* [TEXT SHOWN]
To check the status of GPU labeling jobs, run `kubectl get jobs --namespace=kube-system -l job=sky-gpu-labeler`
You can check if nodes have been labeled by running `kubectl describe nodes` and looking for labels of the format `skypilot.co/accelerator: <gpu_name>`.

Note

If the GPU labelling process fails, you can run python -m sky.utils.kubernetes.gpu_labeler --cleanup to clean up the failed jobs.

Once the cluster is deployed and you have placed your kubeconfig at ~/.kube/config, verify your setup by running sky check:

$ sky check

This should show Kubernetes: Enabled without any warnings.

You can also check the GPUs available on your nodes by running:

$ sky show-gpus --cloud kubernetes

Tip

If automatic GPU labelling fails, you can manually label your nodes with the GPU type. Use the following command to label your nodes:

$ kubectl label nodes <node-name> skypilot.co/accelerator=<gpu_name>

Notes for specific Kubernetes distributions#

Rancher Kubernetes Engine 2 (RKE2)#

Nvidia GPU operator installation on RKE2 through helm requires extra flags to set nvidia as the default runtime for containerd.

$ helm install gpu-operator -n gpu-operator --create-namespace \
  nvidia/gpu-operator $HELM_OPTIONS \
    --set 'toolkit.env[0].name=CONTAINERD_CONFIG' \
    --set 'toolkit.env[0].value=/var/lib/rancher/rke2/agent/etc/containerd/config.toml.tmpl' \
    --set 'toolkit.env[1].name=CONTAINERD_SOCKET' \
    --set 'toolkit.env[1].value=/run/k3s/containerd/containerd.sock' \
    --set 'toolkit.env[2].name=CONTAINERD_RUNTIME_CLASS' \
    --set 'toolkit.env[2].value=nvidia' \
    --set 'toolkit.env[3].name=CONTAINERD_SET_AS_DEFAULT' \
    --set-string 'toolkit.env[3].value=true'

Refer to instructions on Nvidia GPU Operator installation with Helm on RKE2 for details.

* [DATASET SECTION]
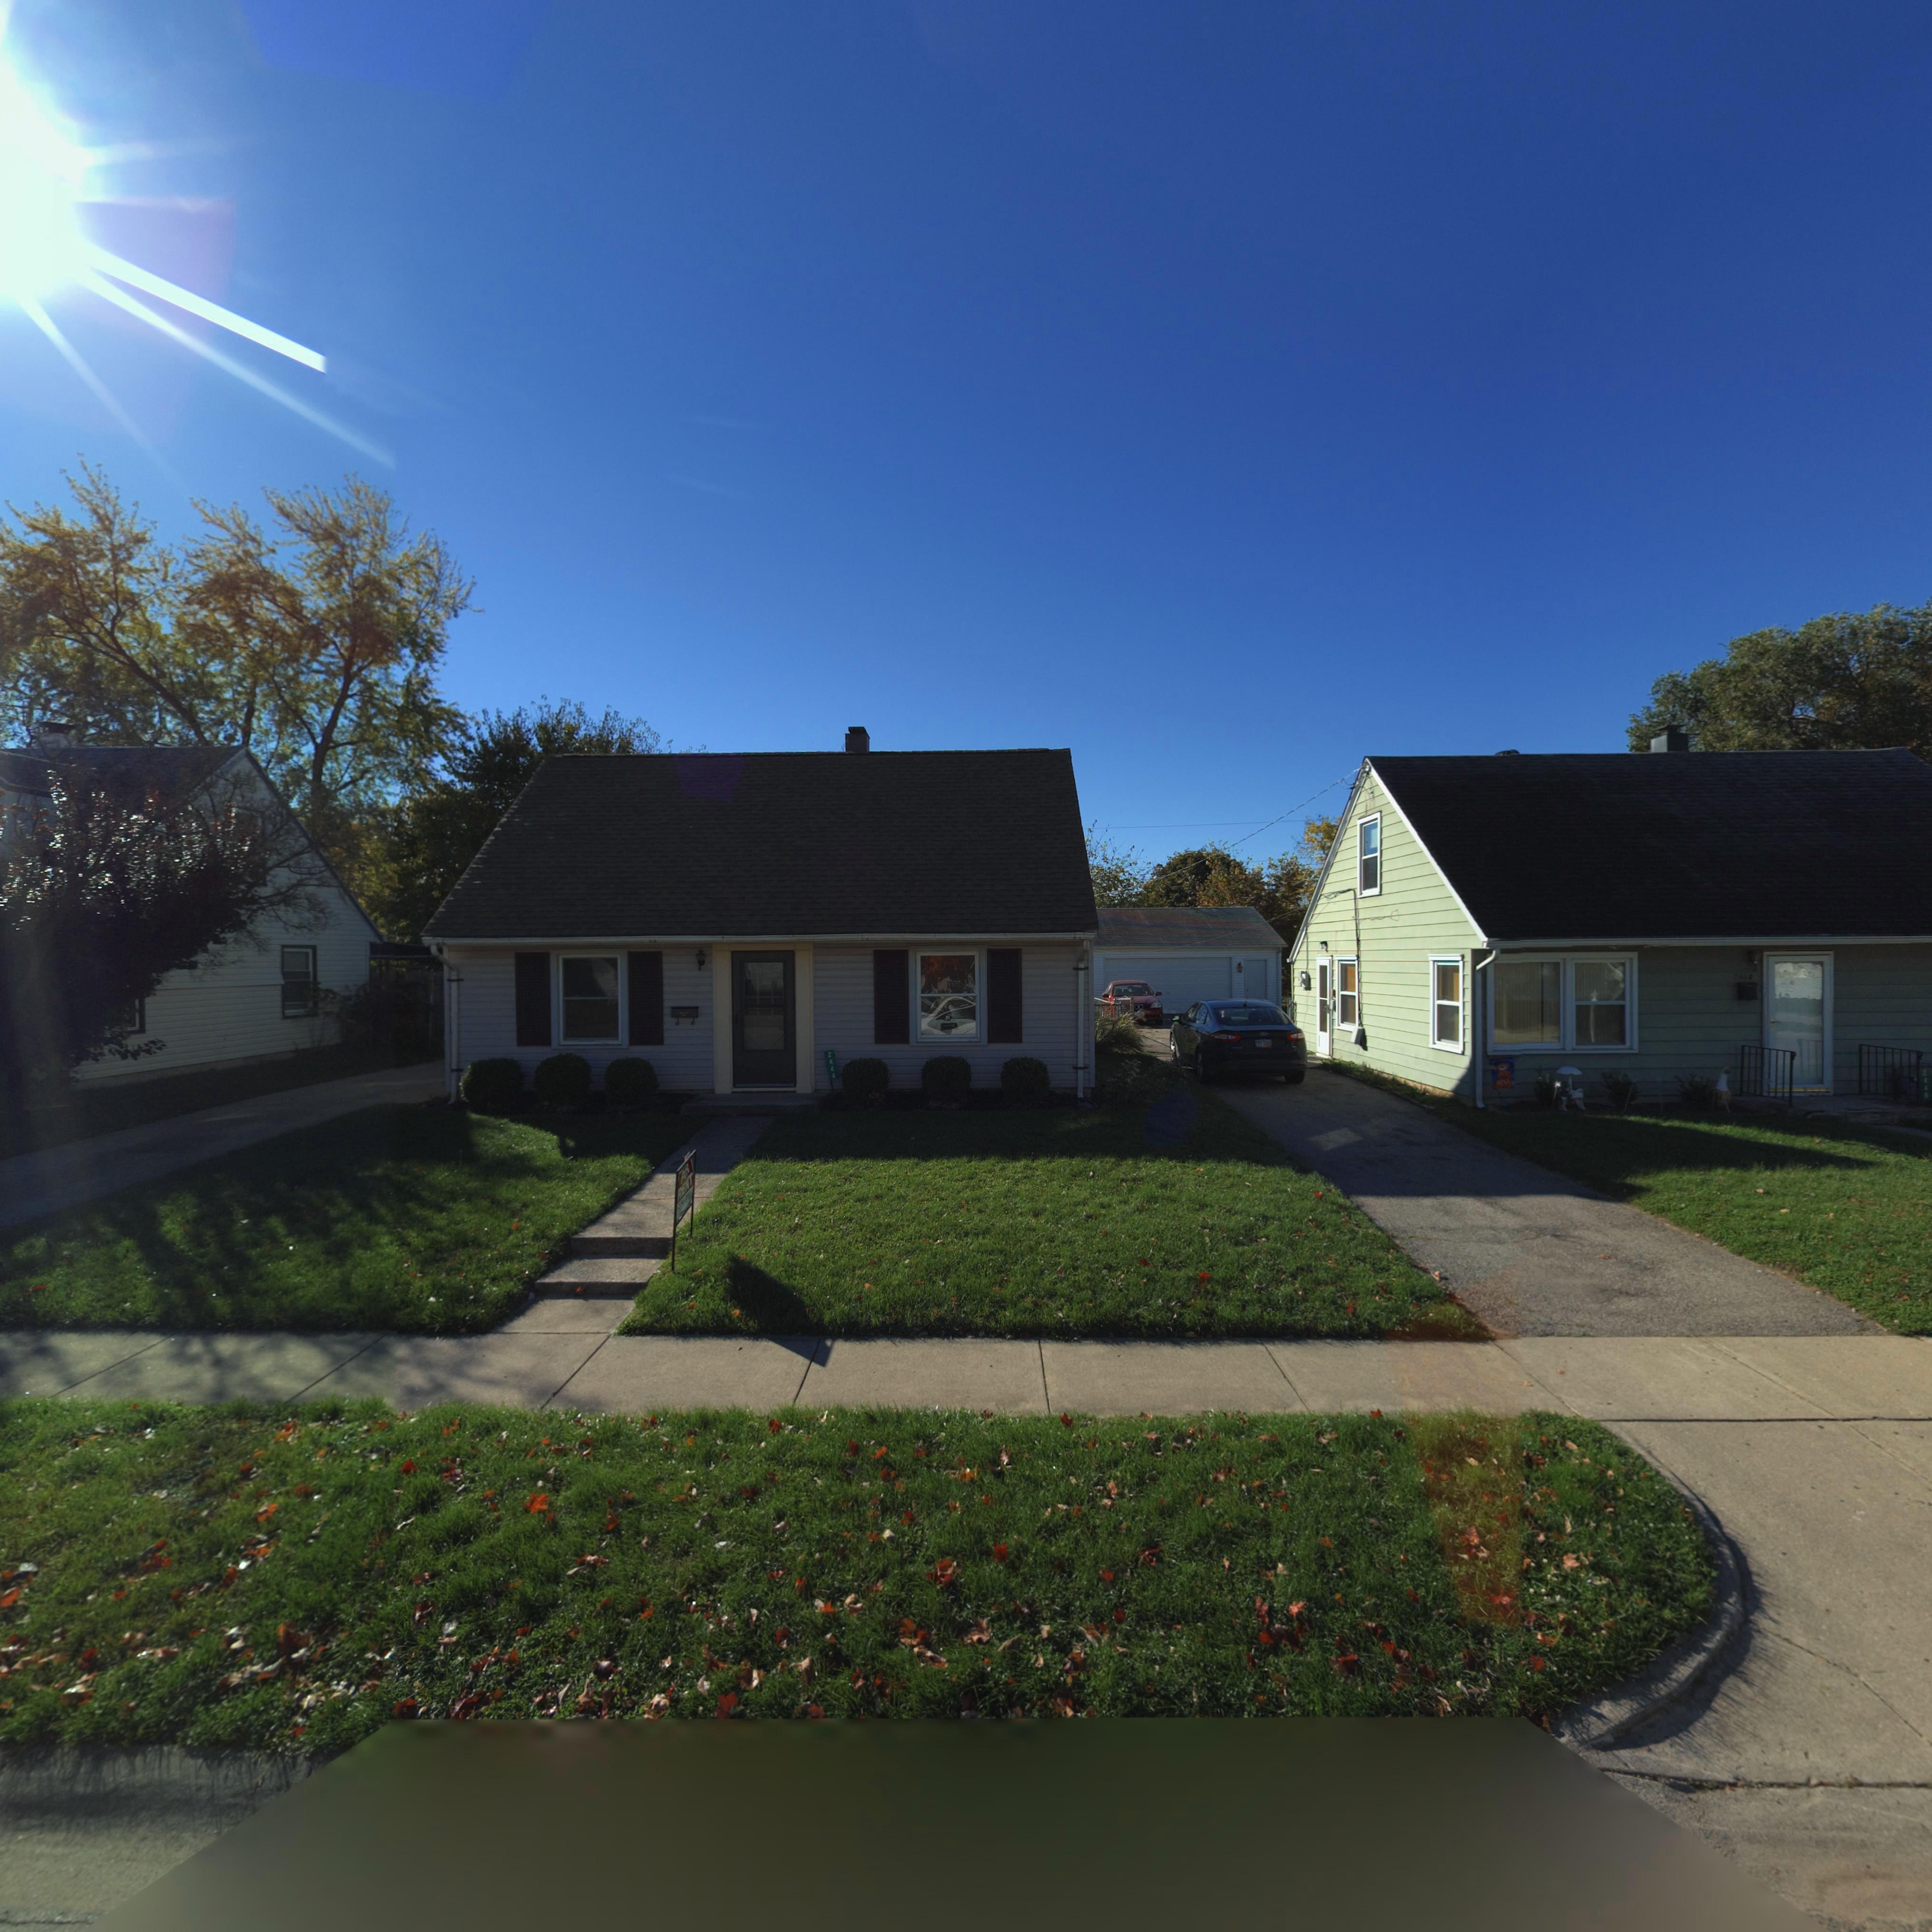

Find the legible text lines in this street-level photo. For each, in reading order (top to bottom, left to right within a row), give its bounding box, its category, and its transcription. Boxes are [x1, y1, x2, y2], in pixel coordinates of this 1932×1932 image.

* [GIVEN REQUEST] Set down the passage from the Kubernetes GPU setup text exactly, starting at "To check the" and ending at "without any warnings.".

* [SOLUTION FOR THIS PROBLEM]
To check the status of GPU labeling jobs, run `kubectl get jobs --namespace=kube-system -l job=sky-gpu-labeler`
You can check if nodes have been labeled by running `kubectl describe nodes` and looking for labels of the format `skypilot.co/accelerator: <gpu_name>`.

Note

If the GPU labelling process fails, you can run python -m sky.utils.kubernetes.gpu_labeler --cleanup to clean up the failed jobs.

Once the cluster is deployed and you have placed your kubeconfig at ~/.kube/config, verify your setup by running sky check:

$ sky check

This should show Kubernetes: Enabled without any warnings.